* _Task directions_
Where does the word "hiệu" occur in the entries below? Copy every line that has it.

* _Transcribed page contents_
###
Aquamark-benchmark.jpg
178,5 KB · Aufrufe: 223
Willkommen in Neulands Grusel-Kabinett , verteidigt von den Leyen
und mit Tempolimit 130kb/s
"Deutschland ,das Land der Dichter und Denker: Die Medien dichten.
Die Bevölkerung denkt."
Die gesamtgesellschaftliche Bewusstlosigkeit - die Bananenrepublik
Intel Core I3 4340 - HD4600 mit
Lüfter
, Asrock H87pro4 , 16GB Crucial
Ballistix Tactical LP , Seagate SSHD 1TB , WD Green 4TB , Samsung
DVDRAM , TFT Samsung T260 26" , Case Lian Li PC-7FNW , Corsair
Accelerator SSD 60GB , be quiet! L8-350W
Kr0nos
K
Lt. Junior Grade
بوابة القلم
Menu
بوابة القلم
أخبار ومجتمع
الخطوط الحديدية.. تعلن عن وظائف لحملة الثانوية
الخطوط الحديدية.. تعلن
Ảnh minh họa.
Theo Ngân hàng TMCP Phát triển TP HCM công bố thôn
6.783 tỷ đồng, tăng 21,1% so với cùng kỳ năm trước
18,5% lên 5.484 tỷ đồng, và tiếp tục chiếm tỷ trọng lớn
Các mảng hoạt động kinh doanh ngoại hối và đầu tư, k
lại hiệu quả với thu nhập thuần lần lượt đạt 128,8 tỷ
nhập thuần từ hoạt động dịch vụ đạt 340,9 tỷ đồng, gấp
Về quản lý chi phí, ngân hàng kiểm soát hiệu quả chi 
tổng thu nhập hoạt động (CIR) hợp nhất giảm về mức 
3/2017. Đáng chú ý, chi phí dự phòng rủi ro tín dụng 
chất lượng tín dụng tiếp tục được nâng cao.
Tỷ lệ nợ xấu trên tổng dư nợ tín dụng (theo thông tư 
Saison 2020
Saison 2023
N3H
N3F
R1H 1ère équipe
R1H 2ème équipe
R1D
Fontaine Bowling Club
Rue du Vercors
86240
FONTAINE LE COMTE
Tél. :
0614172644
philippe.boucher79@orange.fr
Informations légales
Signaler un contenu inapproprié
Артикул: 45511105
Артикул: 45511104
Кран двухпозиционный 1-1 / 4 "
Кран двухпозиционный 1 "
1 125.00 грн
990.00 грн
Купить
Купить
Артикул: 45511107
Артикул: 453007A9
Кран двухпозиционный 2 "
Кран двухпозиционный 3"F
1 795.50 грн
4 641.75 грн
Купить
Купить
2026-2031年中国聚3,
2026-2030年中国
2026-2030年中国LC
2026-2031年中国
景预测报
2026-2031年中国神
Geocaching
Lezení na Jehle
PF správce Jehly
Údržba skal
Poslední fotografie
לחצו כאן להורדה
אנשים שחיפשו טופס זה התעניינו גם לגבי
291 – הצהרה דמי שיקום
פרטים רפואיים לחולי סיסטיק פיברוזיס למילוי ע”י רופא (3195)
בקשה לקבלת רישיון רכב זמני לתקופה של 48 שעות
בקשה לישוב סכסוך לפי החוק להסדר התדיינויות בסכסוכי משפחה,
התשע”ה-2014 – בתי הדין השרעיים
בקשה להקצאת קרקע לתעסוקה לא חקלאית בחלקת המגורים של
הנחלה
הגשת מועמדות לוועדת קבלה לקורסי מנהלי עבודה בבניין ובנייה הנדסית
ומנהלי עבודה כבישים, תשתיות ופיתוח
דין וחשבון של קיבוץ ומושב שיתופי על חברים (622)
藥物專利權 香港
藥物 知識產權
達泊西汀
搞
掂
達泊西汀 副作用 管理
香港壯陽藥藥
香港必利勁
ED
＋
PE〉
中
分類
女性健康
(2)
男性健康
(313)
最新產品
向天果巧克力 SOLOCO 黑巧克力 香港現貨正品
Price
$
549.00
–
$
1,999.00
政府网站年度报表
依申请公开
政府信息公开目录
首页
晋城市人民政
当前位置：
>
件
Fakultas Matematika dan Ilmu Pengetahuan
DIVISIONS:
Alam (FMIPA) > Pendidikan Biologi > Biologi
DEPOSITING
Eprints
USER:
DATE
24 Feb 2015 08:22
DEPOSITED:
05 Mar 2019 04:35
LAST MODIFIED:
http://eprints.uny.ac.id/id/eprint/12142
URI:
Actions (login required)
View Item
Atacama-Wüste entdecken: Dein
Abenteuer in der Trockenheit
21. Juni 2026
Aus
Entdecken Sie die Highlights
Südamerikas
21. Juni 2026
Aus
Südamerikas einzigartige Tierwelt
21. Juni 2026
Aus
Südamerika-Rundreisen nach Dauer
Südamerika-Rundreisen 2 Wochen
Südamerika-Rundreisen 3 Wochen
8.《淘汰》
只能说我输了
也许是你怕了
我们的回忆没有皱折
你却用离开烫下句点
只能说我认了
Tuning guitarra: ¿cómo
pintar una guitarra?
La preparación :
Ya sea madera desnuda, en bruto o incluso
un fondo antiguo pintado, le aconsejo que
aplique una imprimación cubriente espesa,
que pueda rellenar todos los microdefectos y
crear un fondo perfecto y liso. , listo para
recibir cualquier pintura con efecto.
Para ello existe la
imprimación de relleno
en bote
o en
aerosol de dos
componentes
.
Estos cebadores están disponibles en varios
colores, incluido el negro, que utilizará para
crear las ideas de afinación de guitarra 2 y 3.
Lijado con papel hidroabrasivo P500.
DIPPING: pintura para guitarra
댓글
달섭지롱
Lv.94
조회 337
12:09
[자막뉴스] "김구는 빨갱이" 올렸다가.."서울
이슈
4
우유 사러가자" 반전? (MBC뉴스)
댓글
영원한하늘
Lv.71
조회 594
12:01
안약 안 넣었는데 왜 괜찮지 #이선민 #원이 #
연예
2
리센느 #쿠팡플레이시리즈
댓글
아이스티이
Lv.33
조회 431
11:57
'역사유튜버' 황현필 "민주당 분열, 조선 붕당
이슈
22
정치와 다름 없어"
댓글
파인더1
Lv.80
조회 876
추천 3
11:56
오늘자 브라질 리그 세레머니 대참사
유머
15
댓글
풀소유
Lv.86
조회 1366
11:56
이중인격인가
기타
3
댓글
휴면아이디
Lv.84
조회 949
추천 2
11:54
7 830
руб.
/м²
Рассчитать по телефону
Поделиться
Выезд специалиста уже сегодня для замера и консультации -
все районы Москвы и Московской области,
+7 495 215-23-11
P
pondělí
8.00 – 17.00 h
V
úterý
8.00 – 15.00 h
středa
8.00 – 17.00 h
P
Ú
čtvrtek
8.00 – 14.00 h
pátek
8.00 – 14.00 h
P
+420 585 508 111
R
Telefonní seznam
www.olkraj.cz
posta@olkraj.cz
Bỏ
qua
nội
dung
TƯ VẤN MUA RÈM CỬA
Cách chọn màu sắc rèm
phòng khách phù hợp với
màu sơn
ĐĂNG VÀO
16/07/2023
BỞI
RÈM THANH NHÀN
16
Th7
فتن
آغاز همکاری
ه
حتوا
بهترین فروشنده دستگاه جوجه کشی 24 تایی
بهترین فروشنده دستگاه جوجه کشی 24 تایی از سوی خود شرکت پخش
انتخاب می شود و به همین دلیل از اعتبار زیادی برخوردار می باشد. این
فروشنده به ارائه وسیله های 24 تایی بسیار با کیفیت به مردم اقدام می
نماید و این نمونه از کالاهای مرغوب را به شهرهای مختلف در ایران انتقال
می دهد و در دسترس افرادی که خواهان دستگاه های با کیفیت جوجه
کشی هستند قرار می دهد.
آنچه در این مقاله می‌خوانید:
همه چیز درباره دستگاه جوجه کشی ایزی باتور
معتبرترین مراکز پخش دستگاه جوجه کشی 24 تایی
###
* _Answer for this exercise_
lại hiệu quả với thu nhập thuần lần lượt đạt 128,8 tỷ
Về quản lý chi phí, ngân hàng kiểm soát hiệu quả chi 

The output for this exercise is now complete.